**VORGEGEBENER TEXT:**
· · · · ·
In diesem Beitrag sprechen wir vor allem von einer roten Rebsorte: dem Grignolino, den die Menschen im Monferrato Casalese (DOC Grignolino del Monferrato Casalese) im Herzen tragen. Nur so eigensinnige Leute wie die hier ansässigen konnten diesen Wein vor den Tendenzen des internationalen Geschmacks bewahren, der mit Schmeichelsätzen, wie dem folgenden um die Gunst des Publikums wirbt: „(…) The 1997 Merlot might be called liquified Viagra. An incredibly sexy nose of smoke, black fruits, cappuccino, and toasty wood is followed by an expansive, terrifically concentrated wine with a sumptuous texture, no hard edges, beautifully integrated acidity and tannin, and a long, 35 second finish. (...) this stunningly aromatic, multi-dimensional wine.” Also der Nutella-Wein oder das „flüssige Viagra” der neunziger Jahre, bombig in der Farbe, voll im Mund und lieb dem Robert Parker, Autor der zitierten Bemerkung. So etwas hätte den Grignolio zunichte machen können, aber das ist nicht geschehen. Der Widerstand regt sich am rechten Ufer des Tanaro-Flusses, auf dem Boden des Grignolinos. Die Hauptdarsteller sind die Betriebe, die die jüngste Geschichte dieses Weins geschrieben haben wie Bricco Mondalino dei Gaudio in Vignale, Vicara mit Domenico Ravizza in Rosignano, Carnevale in Cerro Tanaro und verschiedene andere.
· · · · ·
**DATEN ZUR ÜBUNG:**
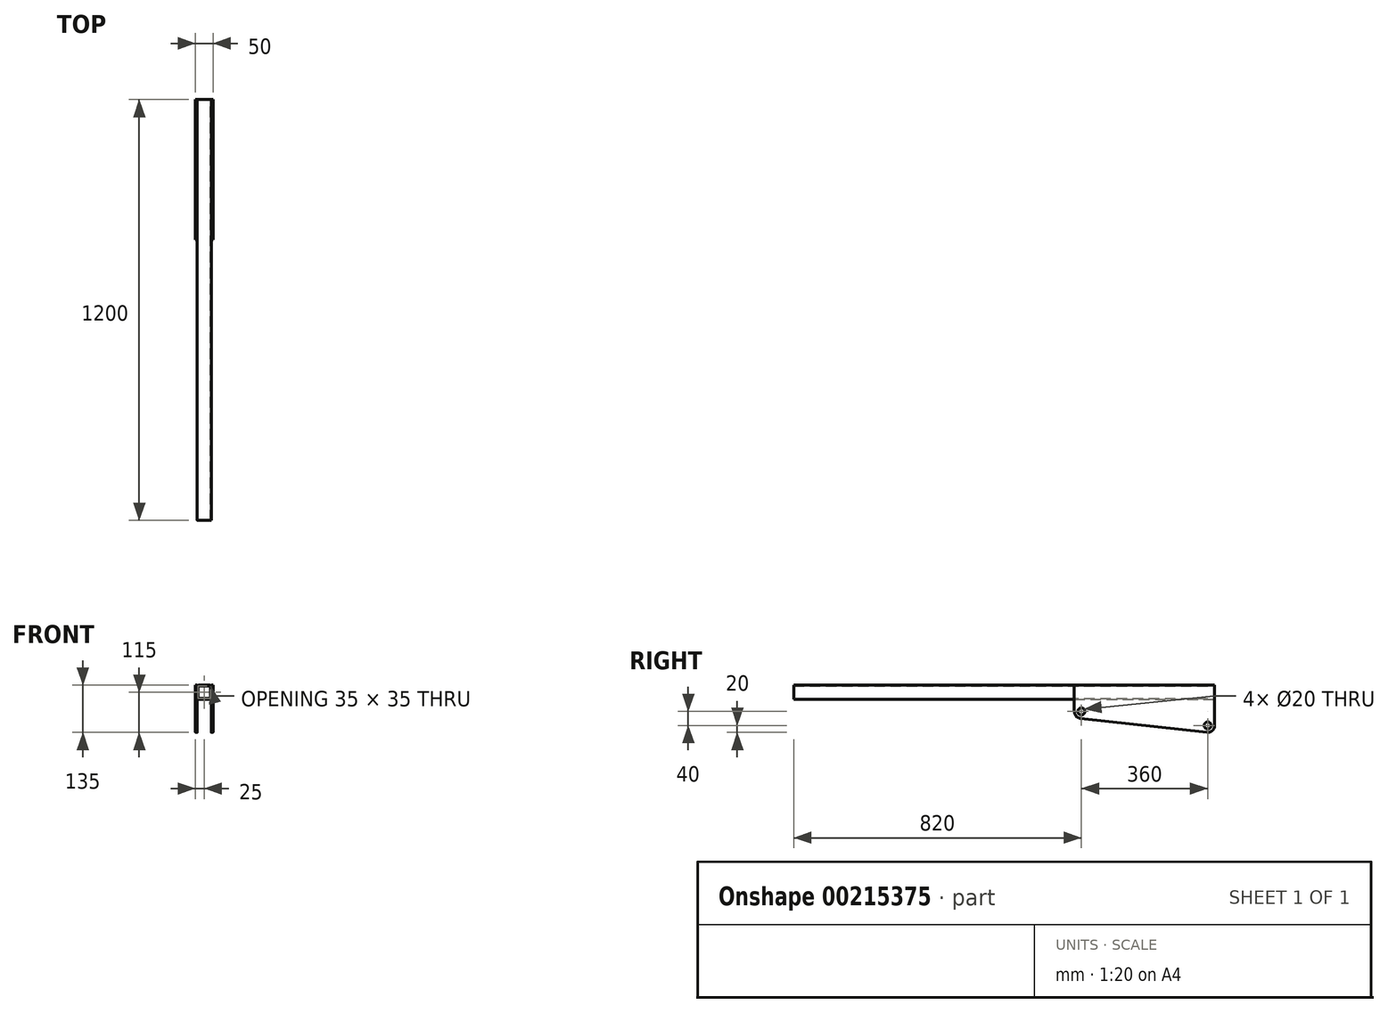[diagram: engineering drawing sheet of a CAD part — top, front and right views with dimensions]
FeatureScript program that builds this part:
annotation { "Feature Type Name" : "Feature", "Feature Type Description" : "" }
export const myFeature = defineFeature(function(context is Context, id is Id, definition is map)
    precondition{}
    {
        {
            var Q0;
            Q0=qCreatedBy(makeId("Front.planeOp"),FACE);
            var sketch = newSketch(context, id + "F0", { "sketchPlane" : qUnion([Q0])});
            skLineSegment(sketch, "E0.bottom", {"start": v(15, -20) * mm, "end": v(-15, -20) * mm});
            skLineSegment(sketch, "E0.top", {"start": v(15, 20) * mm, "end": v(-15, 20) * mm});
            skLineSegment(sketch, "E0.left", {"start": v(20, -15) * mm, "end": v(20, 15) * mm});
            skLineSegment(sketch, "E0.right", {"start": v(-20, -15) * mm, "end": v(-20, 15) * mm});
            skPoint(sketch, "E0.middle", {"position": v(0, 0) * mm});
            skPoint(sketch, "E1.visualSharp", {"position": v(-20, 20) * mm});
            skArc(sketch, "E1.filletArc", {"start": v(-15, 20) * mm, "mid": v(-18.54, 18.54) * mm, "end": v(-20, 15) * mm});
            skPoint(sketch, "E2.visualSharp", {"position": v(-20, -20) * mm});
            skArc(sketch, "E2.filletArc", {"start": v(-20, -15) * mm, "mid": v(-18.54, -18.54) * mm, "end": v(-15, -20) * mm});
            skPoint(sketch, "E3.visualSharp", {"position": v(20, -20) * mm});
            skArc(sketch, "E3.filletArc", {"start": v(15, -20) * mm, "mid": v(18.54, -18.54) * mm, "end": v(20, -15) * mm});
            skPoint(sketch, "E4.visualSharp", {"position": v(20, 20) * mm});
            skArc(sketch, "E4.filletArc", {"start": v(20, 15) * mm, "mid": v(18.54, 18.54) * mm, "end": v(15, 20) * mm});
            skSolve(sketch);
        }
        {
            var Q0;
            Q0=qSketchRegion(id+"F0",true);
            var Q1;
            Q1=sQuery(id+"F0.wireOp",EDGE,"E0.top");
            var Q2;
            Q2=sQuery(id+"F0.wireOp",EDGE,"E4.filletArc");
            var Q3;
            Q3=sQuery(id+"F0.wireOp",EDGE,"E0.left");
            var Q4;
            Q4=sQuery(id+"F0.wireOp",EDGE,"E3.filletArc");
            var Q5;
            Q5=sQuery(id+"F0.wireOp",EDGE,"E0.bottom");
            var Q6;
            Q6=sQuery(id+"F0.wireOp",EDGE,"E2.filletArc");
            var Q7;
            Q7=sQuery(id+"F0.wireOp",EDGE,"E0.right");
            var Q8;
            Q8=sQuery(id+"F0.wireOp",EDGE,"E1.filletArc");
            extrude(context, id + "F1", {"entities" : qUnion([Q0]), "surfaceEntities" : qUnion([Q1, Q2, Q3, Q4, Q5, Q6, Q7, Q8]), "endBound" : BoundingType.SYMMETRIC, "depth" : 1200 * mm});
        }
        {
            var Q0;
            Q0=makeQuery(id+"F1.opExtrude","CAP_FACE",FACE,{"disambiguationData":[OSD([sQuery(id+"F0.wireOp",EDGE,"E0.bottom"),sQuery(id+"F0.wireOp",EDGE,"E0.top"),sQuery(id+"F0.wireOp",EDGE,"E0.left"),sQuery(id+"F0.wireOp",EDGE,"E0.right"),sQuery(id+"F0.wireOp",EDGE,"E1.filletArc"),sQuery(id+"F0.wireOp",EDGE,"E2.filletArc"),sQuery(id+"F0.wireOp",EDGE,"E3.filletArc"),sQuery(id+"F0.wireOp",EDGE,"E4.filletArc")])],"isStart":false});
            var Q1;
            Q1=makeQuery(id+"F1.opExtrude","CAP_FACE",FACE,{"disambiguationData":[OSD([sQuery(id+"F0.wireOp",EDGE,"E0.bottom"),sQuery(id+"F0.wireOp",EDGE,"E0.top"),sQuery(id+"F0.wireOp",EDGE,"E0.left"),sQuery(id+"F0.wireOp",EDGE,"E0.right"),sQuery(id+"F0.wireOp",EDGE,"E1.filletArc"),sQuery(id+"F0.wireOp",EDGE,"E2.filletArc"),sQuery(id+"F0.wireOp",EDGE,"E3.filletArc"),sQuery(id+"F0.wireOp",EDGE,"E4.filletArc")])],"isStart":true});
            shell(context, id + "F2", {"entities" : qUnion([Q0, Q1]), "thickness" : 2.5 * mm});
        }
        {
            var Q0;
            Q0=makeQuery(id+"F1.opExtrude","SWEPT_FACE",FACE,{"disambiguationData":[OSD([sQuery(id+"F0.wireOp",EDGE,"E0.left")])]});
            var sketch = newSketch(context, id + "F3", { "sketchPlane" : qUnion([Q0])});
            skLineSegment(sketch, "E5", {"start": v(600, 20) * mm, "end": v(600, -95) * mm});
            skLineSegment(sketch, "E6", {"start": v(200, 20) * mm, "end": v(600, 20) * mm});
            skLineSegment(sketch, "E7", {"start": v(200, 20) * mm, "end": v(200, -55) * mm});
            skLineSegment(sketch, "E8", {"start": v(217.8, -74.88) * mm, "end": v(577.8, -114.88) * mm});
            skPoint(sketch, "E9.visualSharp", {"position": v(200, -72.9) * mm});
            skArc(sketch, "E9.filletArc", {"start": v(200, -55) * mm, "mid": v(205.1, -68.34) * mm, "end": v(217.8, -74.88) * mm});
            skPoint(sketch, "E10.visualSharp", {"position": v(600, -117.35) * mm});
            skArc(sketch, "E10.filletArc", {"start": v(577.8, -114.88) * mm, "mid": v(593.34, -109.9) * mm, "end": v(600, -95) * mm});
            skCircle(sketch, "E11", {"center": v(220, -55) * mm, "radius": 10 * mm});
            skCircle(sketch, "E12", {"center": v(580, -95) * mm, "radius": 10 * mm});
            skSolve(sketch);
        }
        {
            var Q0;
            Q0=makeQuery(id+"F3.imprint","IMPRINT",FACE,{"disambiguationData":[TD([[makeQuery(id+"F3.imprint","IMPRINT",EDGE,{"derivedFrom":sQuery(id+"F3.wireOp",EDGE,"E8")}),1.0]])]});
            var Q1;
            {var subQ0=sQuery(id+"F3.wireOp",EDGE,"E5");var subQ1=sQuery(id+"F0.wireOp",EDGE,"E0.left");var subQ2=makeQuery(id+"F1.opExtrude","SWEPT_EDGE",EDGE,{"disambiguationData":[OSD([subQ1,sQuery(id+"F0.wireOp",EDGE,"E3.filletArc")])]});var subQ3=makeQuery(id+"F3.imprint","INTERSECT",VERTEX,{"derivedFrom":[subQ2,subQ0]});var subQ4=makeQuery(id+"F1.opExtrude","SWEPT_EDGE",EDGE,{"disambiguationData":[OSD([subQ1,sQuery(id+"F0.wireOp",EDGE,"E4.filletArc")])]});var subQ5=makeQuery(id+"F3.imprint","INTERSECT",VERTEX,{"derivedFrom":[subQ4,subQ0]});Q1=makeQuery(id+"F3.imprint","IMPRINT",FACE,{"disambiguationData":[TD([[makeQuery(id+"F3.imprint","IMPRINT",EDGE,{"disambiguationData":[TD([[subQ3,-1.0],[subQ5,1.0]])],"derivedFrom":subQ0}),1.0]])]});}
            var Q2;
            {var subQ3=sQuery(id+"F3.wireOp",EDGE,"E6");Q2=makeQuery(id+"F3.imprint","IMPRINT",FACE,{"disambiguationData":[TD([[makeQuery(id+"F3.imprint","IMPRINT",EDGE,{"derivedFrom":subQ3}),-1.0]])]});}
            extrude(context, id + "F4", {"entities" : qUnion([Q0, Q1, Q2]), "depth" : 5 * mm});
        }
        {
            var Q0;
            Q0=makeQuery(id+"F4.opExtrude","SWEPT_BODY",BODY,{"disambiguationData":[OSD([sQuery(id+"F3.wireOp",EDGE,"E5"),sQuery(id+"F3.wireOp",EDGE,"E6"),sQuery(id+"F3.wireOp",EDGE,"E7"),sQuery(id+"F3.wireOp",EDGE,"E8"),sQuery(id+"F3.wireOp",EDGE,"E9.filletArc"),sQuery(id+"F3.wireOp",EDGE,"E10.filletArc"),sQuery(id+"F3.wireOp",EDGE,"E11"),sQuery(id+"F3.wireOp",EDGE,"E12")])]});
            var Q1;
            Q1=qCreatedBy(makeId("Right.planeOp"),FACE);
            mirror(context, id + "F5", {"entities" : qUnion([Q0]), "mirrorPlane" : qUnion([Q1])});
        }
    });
· · · · ·
**ÜBUNGSAUFGABEN:**
[1] Erkläre in ein bis drei Sätzen, warum der Grignolino laut dem Text über den Grignolino vor den Tendenzen des internationalen Geschmacks bewahrt werden konnte.
[2] Schreib die Zeilen der Datensätze wortgetreu ab, vom Anfang der Datensätze bis einschließlich der Zeile mit „export const myFeature“. Lass die Bilder in deiner Antwort weg.
Der Text und die Datensätze haben nichts miteinander zu tun.

**LÖSUNGEN:**
[1] Laut dem Text liegt das an den Menschen, die im Monferrato Casalese leben. Nur so eigensinnige Leute wie sie konnten diesen Wein vor den Tendenzen des internationalen Geschmacks bewahren.

[2]
[diagram: engineering drawing sheet of a CAD part — top, front and right views with dimensions]
FeatureScript program that builds this part:
annotation { "Feature Type Name" : "Feature", "Feature Type Description" : "" }
export const myFeature = defineFeature(function(context is Context, id is Id, definition is map)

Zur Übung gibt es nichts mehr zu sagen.